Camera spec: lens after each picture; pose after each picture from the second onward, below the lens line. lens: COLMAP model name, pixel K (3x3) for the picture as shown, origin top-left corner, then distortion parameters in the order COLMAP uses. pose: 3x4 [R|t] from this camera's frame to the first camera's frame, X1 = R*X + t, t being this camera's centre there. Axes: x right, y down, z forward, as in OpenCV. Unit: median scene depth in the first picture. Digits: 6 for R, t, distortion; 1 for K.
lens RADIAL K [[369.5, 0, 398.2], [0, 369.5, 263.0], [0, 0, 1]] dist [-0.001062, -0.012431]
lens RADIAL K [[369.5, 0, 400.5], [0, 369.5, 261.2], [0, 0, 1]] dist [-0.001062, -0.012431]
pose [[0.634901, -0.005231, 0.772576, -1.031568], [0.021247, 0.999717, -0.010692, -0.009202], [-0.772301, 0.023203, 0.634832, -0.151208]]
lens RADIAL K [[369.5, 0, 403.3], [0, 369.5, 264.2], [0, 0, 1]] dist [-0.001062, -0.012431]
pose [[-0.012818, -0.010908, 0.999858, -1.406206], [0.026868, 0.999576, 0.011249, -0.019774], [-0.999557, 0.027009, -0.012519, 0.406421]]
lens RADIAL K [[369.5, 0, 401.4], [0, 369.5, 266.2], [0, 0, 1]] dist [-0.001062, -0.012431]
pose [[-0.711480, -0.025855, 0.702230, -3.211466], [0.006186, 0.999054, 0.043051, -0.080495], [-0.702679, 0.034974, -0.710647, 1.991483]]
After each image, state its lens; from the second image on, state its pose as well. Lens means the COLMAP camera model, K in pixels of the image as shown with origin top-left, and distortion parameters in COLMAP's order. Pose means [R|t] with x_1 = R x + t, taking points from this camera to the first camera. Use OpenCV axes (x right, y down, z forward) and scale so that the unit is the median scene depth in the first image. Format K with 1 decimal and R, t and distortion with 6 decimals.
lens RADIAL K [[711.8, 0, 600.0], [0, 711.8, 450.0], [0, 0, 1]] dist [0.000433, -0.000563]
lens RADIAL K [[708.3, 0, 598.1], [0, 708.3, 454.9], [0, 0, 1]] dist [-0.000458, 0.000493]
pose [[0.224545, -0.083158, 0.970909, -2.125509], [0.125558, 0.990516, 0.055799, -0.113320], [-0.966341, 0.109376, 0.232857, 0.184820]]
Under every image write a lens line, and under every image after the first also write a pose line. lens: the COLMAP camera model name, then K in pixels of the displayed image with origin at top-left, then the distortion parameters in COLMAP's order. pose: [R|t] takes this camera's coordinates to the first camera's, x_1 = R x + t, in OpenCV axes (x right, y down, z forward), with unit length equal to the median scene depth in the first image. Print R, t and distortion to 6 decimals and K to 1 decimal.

= What the exercise asks =
Please format every line of the records above as a JSON list of strings, one string per line, and leave out blank lines.

= Your response =
[
  "Camera spec: lens after each picture; pose after each picture from the second onward, below the lens line. lens: COLMAP model name, pixel K (3x3) for the picture as shown, origin top-left corner, then distortion parameters in the order COLMAP uses. pose: 3x4 [R|t] from this camera's frame to the first camera's frame, X1 = R*X + t, t being this camera's centre there. Axes: x right, y down, z forward, as in OpenCV. Unit: median scene depth in the first picture. Digits: 6 for R, t, distortion; 1 for K.",
  "lens RADIAL K [[369.5, 0, 398.2], [0, 369.5, 263.0], [0, 0, 1]] dist [-0.001062, -0.012431]",
  "lens RADIAL K [[369.5, 0, 400.5], [0, 369.5, 261.2], [0, 0, 1]] dist [-0.001062, -0.012431]",
  "pose [[0.634901, -0.005231, 0.772576, -1.031568], [0.021247, 0.999717, -0.010692, -0.009202], [-0.772301, 0.023203, 0.634832, -0.151208]]",
  "lens RADIAL K [[369.5, 0, 403.3], [0, 369.5, 264.2], [0, 0, 1]] dist [-0.001062, -0.012431]",
  "pose [[-0.012818, -0.010908, 0.999858, -1.406206], [0.026868, 0.999576, 0.011249, -0.019774], [-0.999557, 0.027009, -0.012519, 0.406421]]",
  "lens RADIAL K [[369.5, 0, 401.4], [0, 369.5, 266.2], [0, 0, 1]] dist [-0.001062, -0.012431]",
  "pose [[-0.711480, -0.025855, 0.702230, -3.211466], [0.006186, 0.999054, 0.043051, -0.080495], [-0.702679, 0.034974, -0.710647, 1.991483]]",
  "After each image, state its lens; from the second image on, state its pose as well. Lens means the COLMAP camera model, K in pixels of the image as shown with origin top-left, and distortion parameters in COLMAP's order. Pose means [R|t] with x_1 = R x + t, taking points from this camera to the first camera. Use OpenCV axes (x right, y down, z forward) and scale so that the unit is the median scene depth in the first image. Format K with 1 decimal and R, t and distortion with 6 decimals.",
  "lens RADIAL K [[711.8, 0, 600.0], [0, 711.8, 450.0], [0, 0, 1]] dist [0.000433, -0.000563]",
  "lens RADIAL K [[708.3, 0, 598.1], [0, 708.3, 454.9], [0, 0, 1]] dist [-0.000458, 0.000493]",
  "pose [[0.224545, -0.083158, 0.970909, -2.125509], [0.125558, 0.990516, 0.055799, -0.113320], [-0.966341, 0.109376, 0.232857, 0.184820]]",
  "Under every image write a lens line, and under every image after the first also write a pose line. lens: the COLMAP camera model name, then K in pixels of the displayed image with origin at top-left, then the distortion parameters in COLMAP's order. pose: [R|t] takes this camera's coordinates to the first camera's, x_1 = R x + t, in OpenCV axes (x right, y down, z forward), with unit length equal to the median scene depth in the first image. Print R, t and distortion to 6 decimals and K to 1 decimal."
]